What are you doing now that is irritating it?
Other than the modalities mentioned above what else have you done to strengthen your lower leg muscles?
I have no clue what's irritating it. It doesn't get irritated during exercise, only a couple days later. 2 days ago I was doing step ups, controlled descents so that I was dropping hard onto that ankle.
Been doing calf raises and presses. Lots of stretching. I don't have great ankle strength or stability so i have been trying to work on it with workouts like Bose ball RDL and similar.
Dry needling of the lower soleus and Achilles tendon and manipulation of the talus. If they lack ankle stability due to a history of sprains then they may need some proprioceptive rehab. Typically a mixture of these approaches works quite well as long as the clinician has good hands and knows how to go about things
I don't have any history of ankle injury but I am lacking in ankle stability and mobility. Doctor said for my age it's not great but he also said it wasn't concerning.
I’m about ready to tape my ankle in place before bed every night so it stays extended

while I sleep.
I have been dealing with the same thing for the past few years, but I haven’t found anything that helps a ton. Like mentioned above my right ankle was sprained repeatedly in HS sports and it just finally caught up to me. Taller hunting boots that put pressure on my leg seem to irritate it more vs normal low top shoes. But running also this past year also pissed it off.
I haven't tried KT tape but I have been considering it. At least occasionally when thr gym or life activities may be intense.

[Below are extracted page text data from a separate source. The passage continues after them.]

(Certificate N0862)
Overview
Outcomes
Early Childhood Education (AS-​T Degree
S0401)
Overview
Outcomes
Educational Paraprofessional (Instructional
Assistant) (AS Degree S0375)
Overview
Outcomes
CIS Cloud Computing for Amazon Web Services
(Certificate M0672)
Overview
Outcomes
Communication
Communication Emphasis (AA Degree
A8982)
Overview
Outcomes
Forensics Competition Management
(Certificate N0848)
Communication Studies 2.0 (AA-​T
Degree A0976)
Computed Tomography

Do you know what created the issue? Was it a full tear, partial tear, or something else? I’ve struggled with Achilles tendonitis for 18 months now and the dr originally thought it was a partial tear. It took over a year to come to the conclusion that I had a blood clot that affected the blood supply to my Achilles and my sural nerve. If you have any numbness in your foot, it can be a sign that you have something else going on. Even if it isn’t something like this, your Achilles gets very limited blood flow which means they are very slow to heal. Stretching when you are having a flare up is not particularly helpful, but anything you can do to promote blood flow is. This includes soaking in warm water or heat pads, using a deep tissue massager on the area around your Achilles, and wearing loose fitting, low top shoes. Once you get the pain level reduced, that’s when you bring back in the stretches and calf raises. I have also found a Mobo Board to be a really good resource. Their website has multiple exercises that promote foot, ankle, and calf strength and flexibility. Wish you luck.
Not sure what caused it. I tried talking to the doctor to see if he had an idea what could have caused it but that was pointless.
Aug of 2023 I stepped in a hole with a loaded pack. Rolled my ankle pretty good and it was sore for a few weeks.
October of 2023, 4 am hiking up a mountain, the Achilles really started to get painful. I stopped, removed the boot, stretched it out and then continued on. Rest of the hunt it was tender but not painful.
Nov-march 23-24 I was doing a fair bit of heavy lifting and running roughly 5 miles a week. I started out with no issues but towards the end of that time frame the pain got pretty bad. That's when I went to the doc.
I'll check out the Mobo Board. I got a slant board for at home and have been using the bose ball at the gym.
I haven't dealt with Achilles tendonitis but I would highly recommend seeing a PT as opposed to relying on the exercises from the doc and mtn tough. I'm constantly amazed when I'm dealing with some nagging injury that I've been nursing along for 6 months and a PT is able to get me squared away relatively quickly.
Thanks, that's what I figured but I wasn't sure if this was the correct use of a PT. I'll get reached out to one and get scheduled in.